REQUIREMENT: Search the listing below for the string "vSphere" and show each line that contains it.

*** Opening RECORDS TO PROCESS ***

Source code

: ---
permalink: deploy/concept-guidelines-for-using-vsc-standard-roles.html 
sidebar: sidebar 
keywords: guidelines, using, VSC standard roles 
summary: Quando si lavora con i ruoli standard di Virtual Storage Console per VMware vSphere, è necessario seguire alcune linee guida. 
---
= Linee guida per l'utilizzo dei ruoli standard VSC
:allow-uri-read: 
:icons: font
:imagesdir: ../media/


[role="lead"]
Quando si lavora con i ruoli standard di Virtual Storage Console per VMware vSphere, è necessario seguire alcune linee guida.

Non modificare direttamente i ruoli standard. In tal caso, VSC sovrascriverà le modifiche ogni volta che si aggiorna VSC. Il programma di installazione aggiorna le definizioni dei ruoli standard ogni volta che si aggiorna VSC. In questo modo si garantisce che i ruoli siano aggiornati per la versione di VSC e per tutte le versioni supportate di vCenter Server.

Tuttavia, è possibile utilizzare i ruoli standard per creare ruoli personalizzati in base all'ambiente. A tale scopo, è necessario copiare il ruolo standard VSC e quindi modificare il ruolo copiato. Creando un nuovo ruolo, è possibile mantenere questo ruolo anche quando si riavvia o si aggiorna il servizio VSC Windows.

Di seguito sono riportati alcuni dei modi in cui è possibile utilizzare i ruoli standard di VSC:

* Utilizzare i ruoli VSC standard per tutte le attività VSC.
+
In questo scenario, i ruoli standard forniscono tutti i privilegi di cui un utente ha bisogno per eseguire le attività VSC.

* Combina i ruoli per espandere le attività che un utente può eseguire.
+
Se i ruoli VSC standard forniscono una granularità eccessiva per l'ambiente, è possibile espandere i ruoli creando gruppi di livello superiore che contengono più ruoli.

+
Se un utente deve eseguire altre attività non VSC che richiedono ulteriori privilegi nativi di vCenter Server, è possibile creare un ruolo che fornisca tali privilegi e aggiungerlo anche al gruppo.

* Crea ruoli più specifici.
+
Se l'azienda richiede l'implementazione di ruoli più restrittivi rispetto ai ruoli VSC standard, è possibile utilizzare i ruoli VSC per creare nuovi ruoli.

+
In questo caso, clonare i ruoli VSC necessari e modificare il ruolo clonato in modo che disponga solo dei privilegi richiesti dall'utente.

*** Closing RECORDS TO PROCESS ***

EXERCISE OUTPUT:
summary: Quando si lavora con i ruoli standard di Virtual Storage Console per VMware vSphere, è necessario seguire alcune linee guida. 
Quando si lavora con i ruoli standard di Virtual Storage Console per VMware vSphere, è necessario seguire alcune linee guida.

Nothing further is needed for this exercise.